Page text
Druid returned result under 1 second, but Pinot cost 5-6 seconds.
k
can you paste the response
I think segment pruning is not happening,
t
Copy code
{
  "resultTable": {
    "dataSchema": {
      "columnDataTypes": [
        "LONG",
        "LONG"
      ],
      "columnNames": [
        "datetimeconvert(__time,'1:MILLISECONDS:EPOCH','1:MILLISECONDS:EPOCH','30:MINUTES')",
        "count(*)"
      ]
    },
    "rows": [
      [
        1620873000000,
        180
      ],
      [
        1620869400000,
        179
      ],
      [
        1620871200000,
        178
      ],
      [
        1620894600000,
        172
      ],
      [
        1620892800000,
        166
      ],
      [
        1620874800000,
        164
      ],
      [
        1620876600000,
        163
      ],
      [
        1620896400000,
        163
      ],
      [
        1620867600000,
        162
      ],
      [
        1620885600000,
        161
      ]
    ]
  },
  "exceptions": [],
  "numServersQueried": 1,
  "numServersResponded": 1,
  "numSegmentsQueried": 41,
  "numSegmentsProcessed": 41,
  "numSegmentsMatched": 12,
  "numConsumingSegmentsQueried": 3,
  "numDocsScanned": 7706,
  "numEntriesScannedInFilter": 195554753,
  "numEntriesScannedPostFilter": 7706,
  "numGroupsLimitReached": false,
  "totalDocs": 165272282,
  "timeUsedMs": 2335,
  "segmentStatistics": [],
  "traceInfo": {},
  "minConsumingFreshnessTimeMs": 1620917392724
}
k
Copy code
"numSegmentsProcessed": 41,
    "numSegmentsMatched": 12,
    "numConsumingSegmentsQueried": 3,
    "numDocsScanned": 7706,
    "numEntriesScannedInFilter": 195554753,
    "numEntriesScannedPostFilter": 7706,
this should be processed in milliseconds
@Jackie looks like if the udf is in the predicate the pruning is not efficient
@troywinter can you file an issue
t
ok, I will file an issue for this.

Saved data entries

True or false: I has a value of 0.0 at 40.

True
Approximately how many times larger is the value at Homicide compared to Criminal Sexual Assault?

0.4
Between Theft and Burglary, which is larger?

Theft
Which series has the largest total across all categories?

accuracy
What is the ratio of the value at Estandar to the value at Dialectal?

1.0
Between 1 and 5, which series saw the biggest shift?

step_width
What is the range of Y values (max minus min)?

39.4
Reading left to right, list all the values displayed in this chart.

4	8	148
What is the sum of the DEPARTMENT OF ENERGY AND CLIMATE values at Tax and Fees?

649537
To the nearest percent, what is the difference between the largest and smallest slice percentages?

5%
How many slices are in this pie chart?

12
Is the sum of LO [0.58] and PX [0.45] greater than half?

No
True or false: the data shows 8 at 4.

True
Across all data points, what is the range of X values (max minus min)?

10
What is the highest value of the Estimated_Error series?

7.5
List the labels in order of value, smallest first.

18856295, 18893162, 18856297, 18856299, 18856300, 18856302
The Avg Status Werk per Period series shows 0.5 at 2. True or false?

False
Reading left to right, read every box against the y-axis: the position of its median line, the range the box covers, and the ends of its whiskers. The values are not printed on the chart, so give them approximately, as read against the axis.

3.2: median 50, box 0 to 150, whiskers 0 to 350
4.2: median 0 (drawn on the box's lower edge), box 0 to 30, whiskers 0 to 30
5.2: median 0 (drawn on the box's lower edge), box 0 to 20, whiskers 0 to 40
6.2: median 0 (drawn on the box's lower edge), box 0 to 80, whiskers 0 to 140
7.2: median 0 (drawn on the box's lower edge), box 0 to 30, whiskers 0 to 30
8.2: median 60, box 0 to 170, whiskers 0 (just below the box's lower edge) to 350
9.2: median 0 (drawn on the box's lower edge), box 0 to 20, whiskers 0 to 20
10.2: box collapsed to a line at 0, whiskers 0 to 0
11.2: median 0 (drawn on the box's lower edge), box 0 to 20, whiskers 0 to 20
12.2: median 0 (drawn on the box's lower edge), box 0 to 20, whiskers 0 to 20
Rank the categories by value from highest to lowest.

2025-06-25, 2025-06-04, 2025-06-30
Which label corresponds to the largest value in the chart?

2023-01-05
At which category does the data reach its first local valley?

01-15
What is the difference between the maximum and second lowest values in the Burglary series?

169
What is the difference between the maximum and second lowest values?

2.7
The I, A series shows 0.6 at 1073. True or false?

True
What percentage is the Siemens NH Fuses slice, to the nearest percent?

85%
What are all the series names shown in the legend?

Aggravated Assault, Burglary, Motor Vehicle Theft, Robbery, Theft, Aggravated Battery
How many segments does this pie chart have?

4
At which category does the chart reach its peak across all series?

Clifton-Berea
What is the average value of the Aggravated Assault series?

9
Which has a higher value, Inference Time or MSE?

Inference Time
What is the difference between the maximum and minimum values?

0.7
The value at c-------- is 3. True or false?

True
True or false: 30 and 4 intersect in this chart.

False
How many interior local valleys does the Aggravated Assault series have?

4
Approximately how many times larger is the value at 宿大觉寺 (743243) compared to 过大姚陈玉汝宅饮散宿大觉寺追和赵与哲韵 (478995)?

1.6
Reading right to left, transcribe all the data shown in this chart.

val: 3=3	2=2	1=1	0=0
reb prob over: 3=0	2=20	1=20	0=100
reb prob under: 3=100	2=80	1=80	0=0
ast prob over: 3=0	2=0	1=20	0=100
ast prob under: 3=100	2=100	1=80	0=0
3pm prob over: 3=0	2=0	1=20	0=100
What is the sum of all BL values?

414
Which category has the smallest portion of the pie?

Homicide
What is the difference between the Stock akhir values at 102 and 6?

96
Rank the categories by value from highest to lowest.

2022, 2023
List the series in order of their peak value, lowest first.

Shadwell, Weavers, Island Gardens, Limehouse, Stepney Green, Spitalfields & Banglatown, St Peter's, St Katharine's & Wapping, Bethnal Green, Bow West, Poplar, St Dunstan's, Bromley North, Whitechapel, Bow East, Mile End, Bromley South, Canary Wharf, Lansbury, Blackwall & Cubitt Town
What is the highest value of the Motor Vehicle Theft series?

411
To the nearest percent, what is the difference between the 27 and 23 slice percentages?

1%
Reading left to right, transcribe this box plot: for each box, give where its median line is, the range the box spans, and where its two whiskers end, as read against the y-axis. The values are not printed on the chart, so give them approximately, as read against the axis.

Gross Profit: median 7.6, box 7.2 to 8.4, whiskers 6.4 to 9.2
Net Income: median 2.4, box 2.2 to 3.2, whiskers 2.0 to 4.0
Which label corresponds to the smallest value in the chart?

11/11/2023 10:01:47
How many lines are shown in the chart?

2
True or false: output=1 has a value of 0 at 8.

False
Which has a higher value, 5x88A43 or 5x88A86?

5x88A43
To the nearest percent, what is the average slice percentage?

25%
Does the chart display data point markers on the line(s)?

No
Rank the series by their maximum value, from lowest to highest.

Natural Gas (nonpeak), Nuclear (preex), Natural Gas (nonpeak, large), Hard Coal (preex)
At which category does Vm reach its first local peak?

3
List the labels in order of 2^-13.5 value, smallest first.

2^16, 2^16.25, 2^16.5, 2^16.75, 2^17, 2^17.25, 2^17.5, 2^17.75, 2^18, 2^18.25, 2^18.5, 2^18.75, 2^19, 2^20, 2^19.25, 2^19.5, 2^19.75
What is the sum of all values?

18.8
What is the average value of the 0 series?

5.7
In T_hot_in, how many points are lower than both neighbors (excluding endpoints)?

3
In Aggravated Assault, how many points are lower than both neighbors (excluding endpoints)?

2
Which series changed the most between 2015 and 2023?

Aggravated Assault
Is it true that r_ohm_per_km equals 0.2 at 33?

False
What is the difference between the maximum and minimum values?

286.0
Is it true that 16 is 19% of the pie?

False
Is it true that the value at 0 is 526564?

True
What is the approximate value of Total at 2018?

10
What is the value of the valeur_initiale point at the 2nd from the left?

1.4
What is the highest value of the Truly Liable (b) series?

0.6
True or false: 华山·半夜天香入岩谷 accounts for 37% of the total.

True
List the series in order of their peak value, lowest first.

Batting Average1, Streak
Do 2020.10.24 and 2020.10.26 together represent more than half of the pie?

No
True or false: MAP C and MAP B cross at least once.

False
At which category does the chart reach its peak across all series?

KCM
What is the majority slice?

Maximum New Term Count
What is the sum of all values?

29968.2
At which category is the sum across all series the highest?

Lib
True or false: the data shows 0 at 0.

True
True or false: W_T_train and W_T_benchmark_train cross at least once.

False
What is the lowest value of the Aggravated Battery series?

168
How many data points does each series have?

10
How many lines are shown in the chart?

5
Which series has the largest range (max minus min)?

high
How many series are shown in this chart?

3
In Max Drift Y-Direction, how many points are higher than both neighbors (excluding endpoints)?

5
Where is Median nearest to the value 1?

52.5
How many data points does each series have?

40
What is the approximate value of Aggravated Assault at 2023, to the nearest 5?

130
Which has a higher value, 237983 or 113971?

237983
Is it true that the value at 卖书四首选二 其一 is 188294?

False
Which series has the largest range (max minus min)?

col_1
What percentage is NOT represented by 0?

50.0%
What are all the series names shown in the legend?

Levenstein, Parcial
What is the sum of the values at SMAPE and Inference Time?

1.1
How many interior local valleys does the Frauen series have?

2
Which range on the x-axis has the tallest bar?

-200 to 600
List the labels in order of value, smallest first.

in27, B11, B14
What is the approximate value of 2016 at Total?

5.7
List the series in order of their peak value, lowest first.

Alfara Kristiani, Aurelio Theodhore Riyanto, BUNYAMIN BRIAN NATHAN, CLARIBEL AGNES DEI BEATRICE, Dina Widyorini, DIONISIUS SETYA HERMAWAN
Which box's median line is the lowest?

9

Exercise requirements
Could you extend the forum thread on slow Pinot queries and segment pruning past its last message? The entries were drawn from a separate source.

Output for this task
k
Copy code
SELECT datetimeconvert(__time, '1:MILLISECONDS:EPOCH', '1:MILLISECONDS:EPOCH', '30:MINUTES'),
       COUNT(*)
FROM product_log
WHERE __time >= 1620830760000
  AND __time < 1620917160000
  AND method = 'DeviceInternalService.CheckDeviceInSameGroup'
  AND container_name = 'whale-device'
  AND error > '0'
GROUP BY datetimeconvert(__time, '1:MILLISECONDS:EPOCH', '1:MILLISECONDS:EPOCH', '30:MINUTES')
ORDER BY COUNT(*) DESC
whats the time for this query
t
Copy code
{
  "resultTable": {
    "dataSchema": {
      "columnDataTypes": [
        "LONG",
        "LONG"
      ],
      "columnNames": [
        "datetimeconvert(__time,'1:MILLISECONDS:EPOCH','1:MILLISECONDS:EPOCH','30:MINUTES')",
        "count(*)"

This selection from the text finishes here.